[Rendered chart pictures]
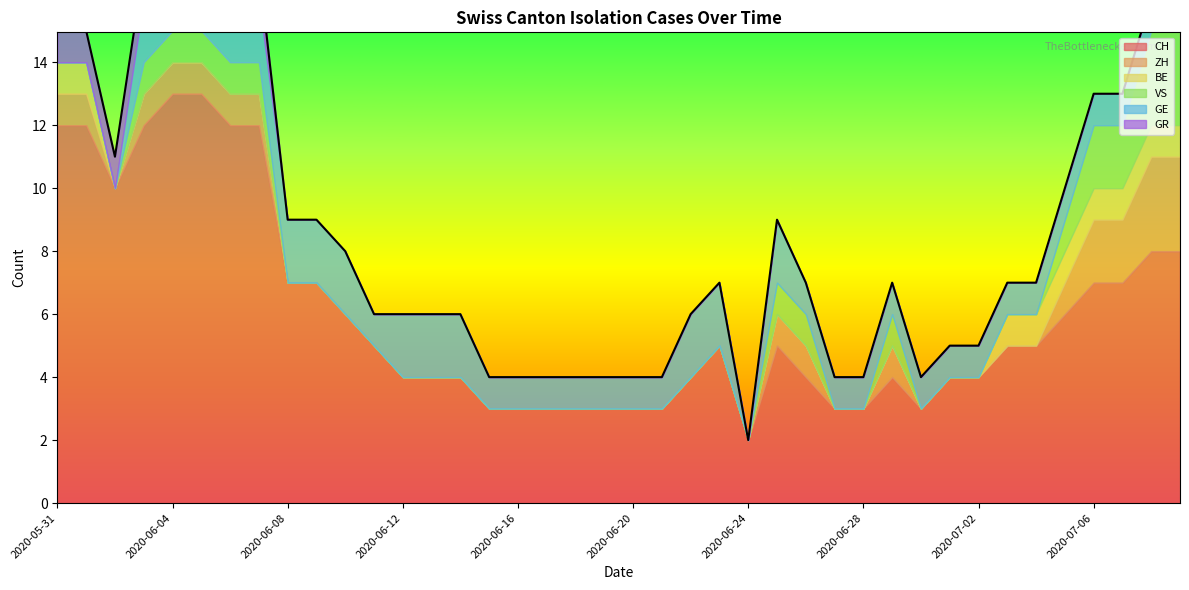

Which label corresponds to the largest value in the chart?

2020-06-04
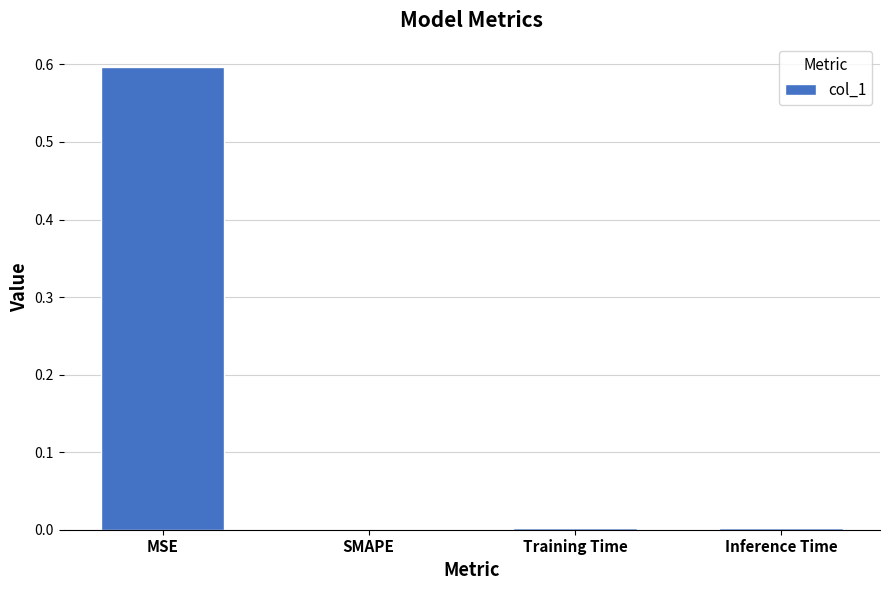

What is the sum of all values?

0.6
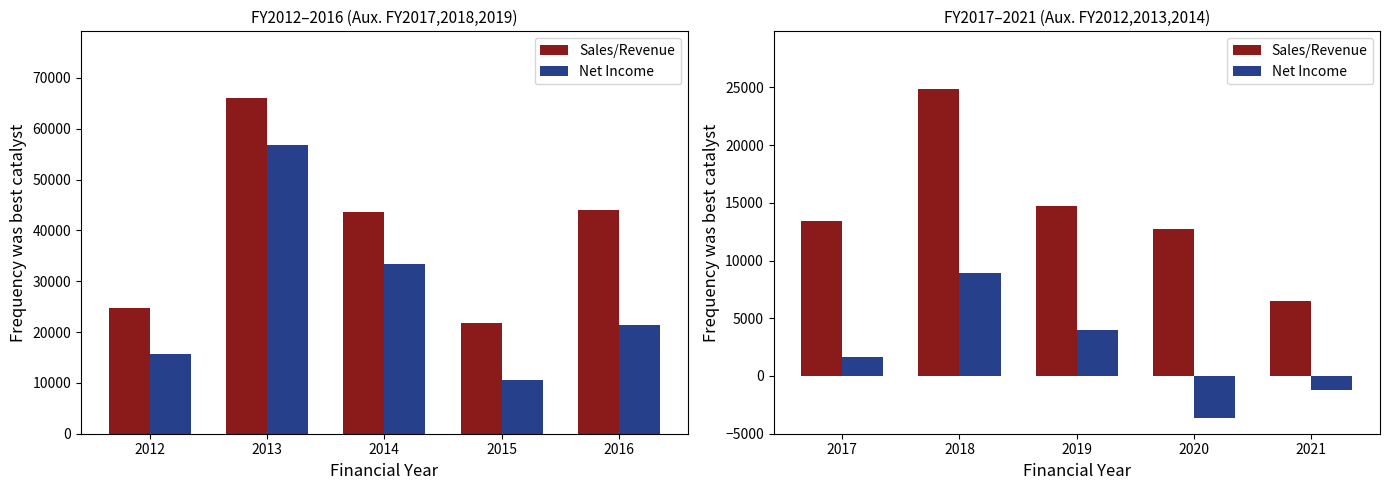

What is the lowest value of the Sales/Revenue series?

6529.7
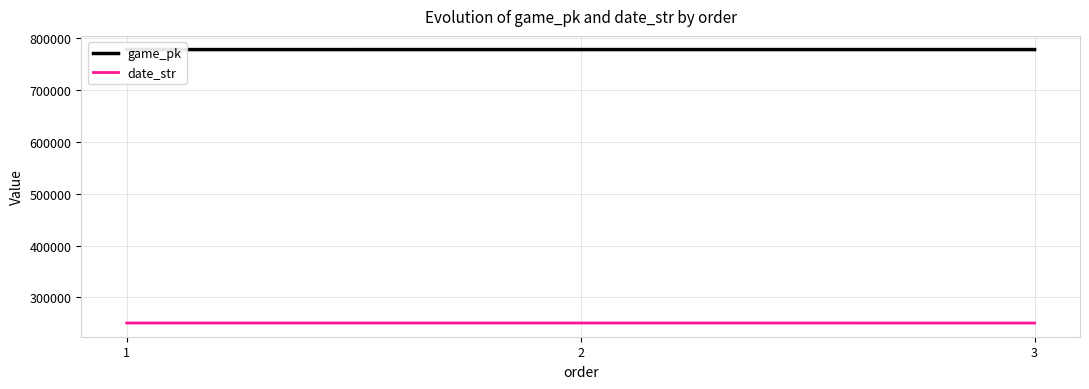

Between 3 and 2, which is larger?

3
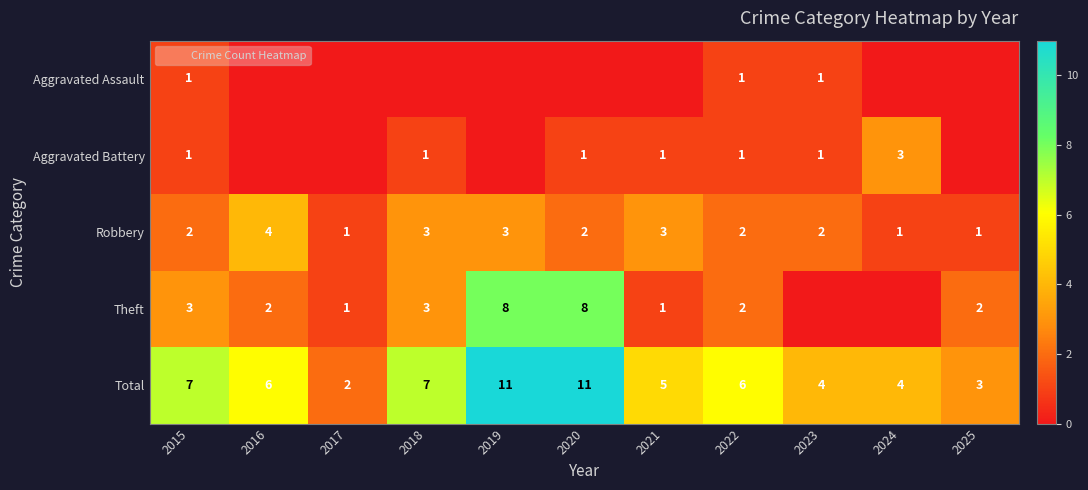

What is the maximum value shown in the chart?

11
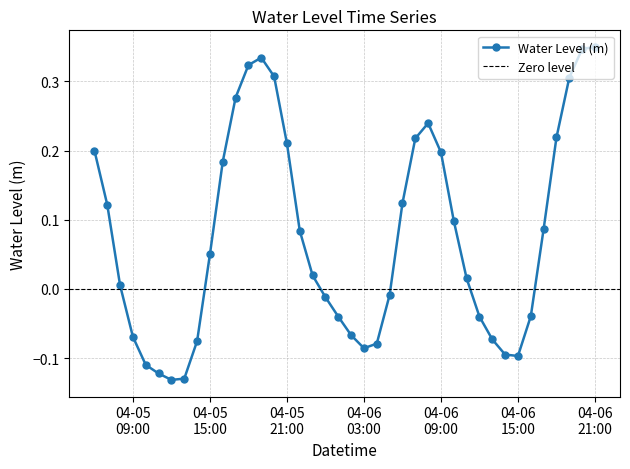

How many positive values are there?

23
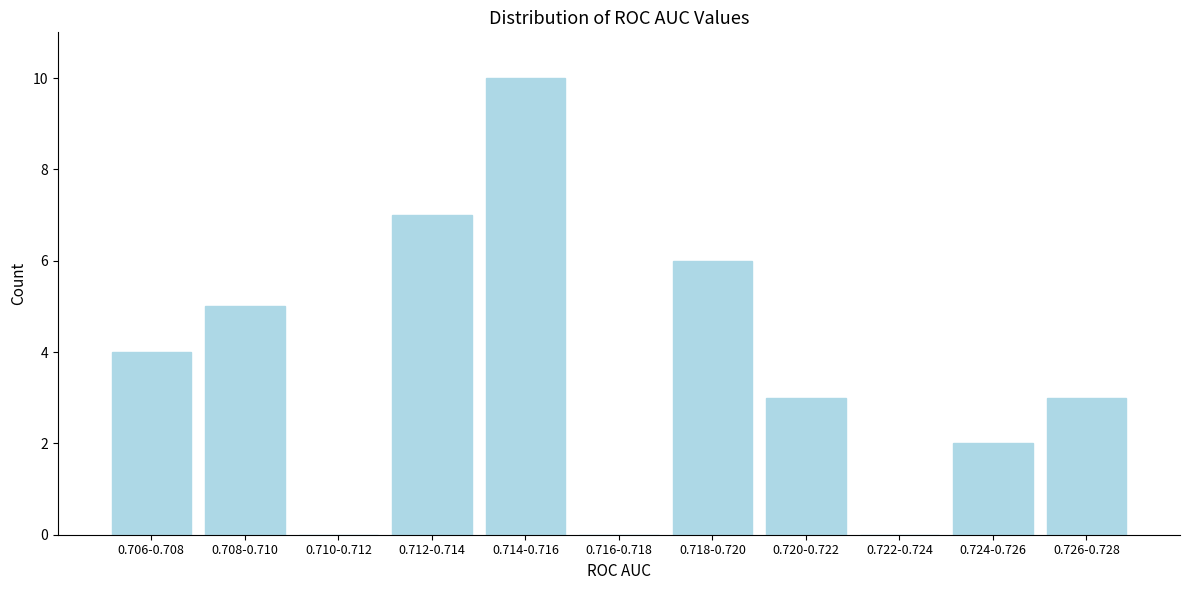

Reading left to right, list all the values displayed in this chart.

0.706-0.708=4	0.708-0.710=5	0.710-0.712=0	0.712-0.714=7	0.714-0.716=10	0.716-0.718=0	0.718-0.720=6	0.720-0.722=3	0.722-0.724=0	0.724-0.726=2	0.726-0.728=3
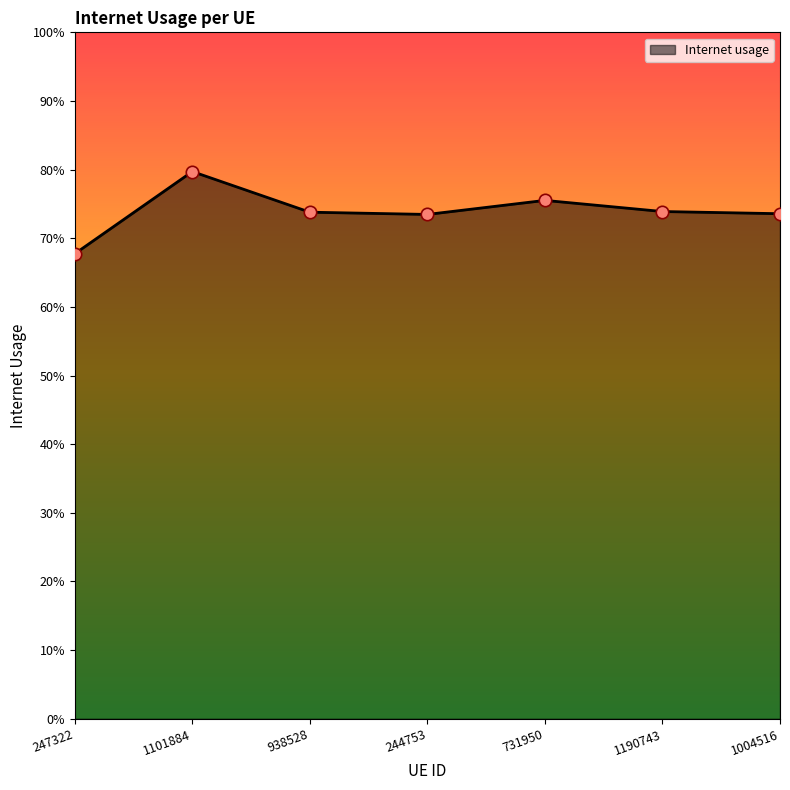

Is this an area chart (filled region under the line)?

Yes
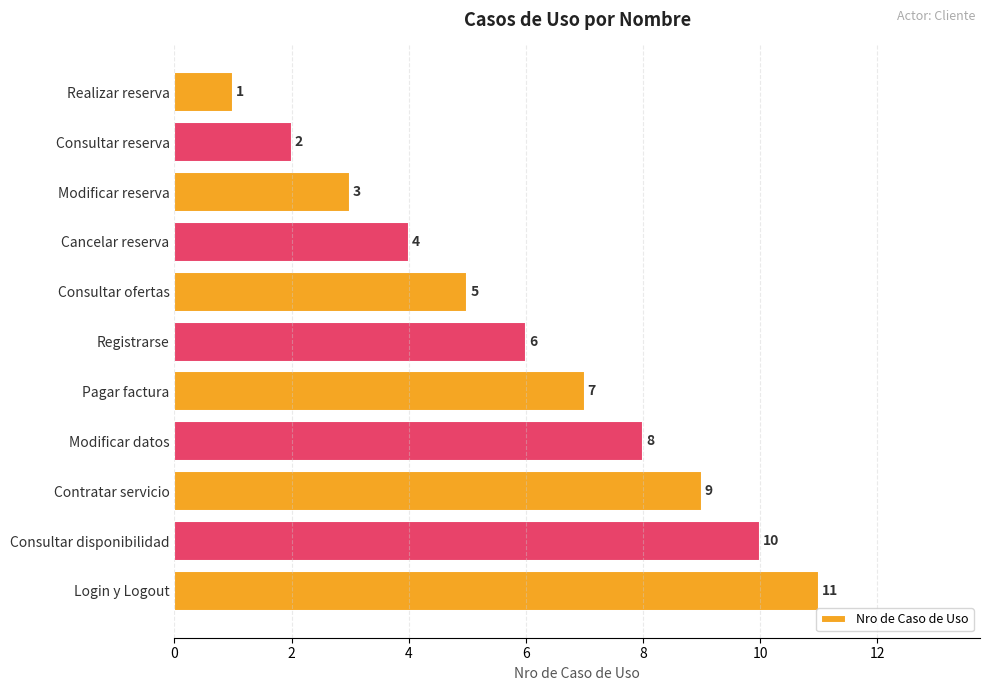

List the labels in order of value, largest first.

Login y Logout, Consultar disponibilidad, Contratar servicio, Modificar datos, Pagar factura, Registrarse, Consultar ofertas, Cancelar reserva, Modificar reserva, Consultar reserva, Realizar reserva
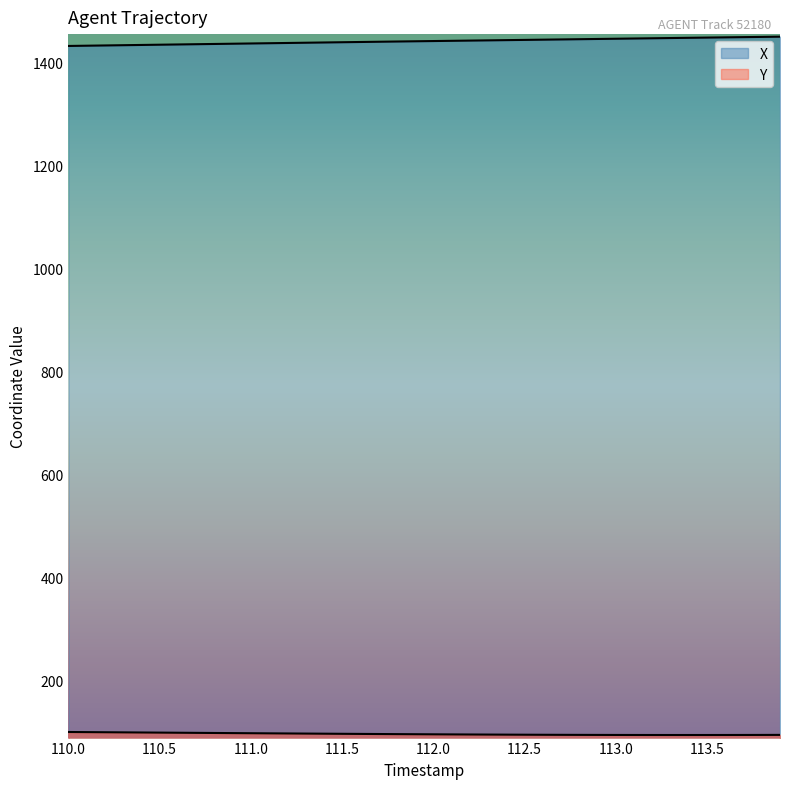

Where is the first local minimum for Y?

113.4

• **Problem to solve**
Copy out the lines above word for word, omitting the pictures.

• **Answer below**
Which label corresponds to the largest value in the chart?

2020-06-04

What is the sum of all values?

0.6

What is the lowest value of the Sales/Revenue series?

6529.7

Between 3 and 2, which is larger?

3

What is the maximum value shown in the chart?

11

How many positive values are there?

23

Reading left to right, list all the values displayed in this chart.

0.706-0.708=4	0.708-0.710=5	0.710-0.712=0	0.712-0.714=7	0.714-0.716=10	0.716-0.718=0	0.718-0.720=6	0.720-0.722=3	0.722-0.724=0	0.724-0.726=2	0.726-0.728=3

Is this an area chart (filled region under the line)?

Yes

List the labels in order of value, largest first.

Login y Logout, Consultar disponibilidad, Contratar servicio, Modificar datos, Pagar factura, Registrarse, Consultar ofertas, Cancelar reserva, Modificar reserva, Consultar reserva, Realizar reserva

Where is the first local minimum for Y?

113.4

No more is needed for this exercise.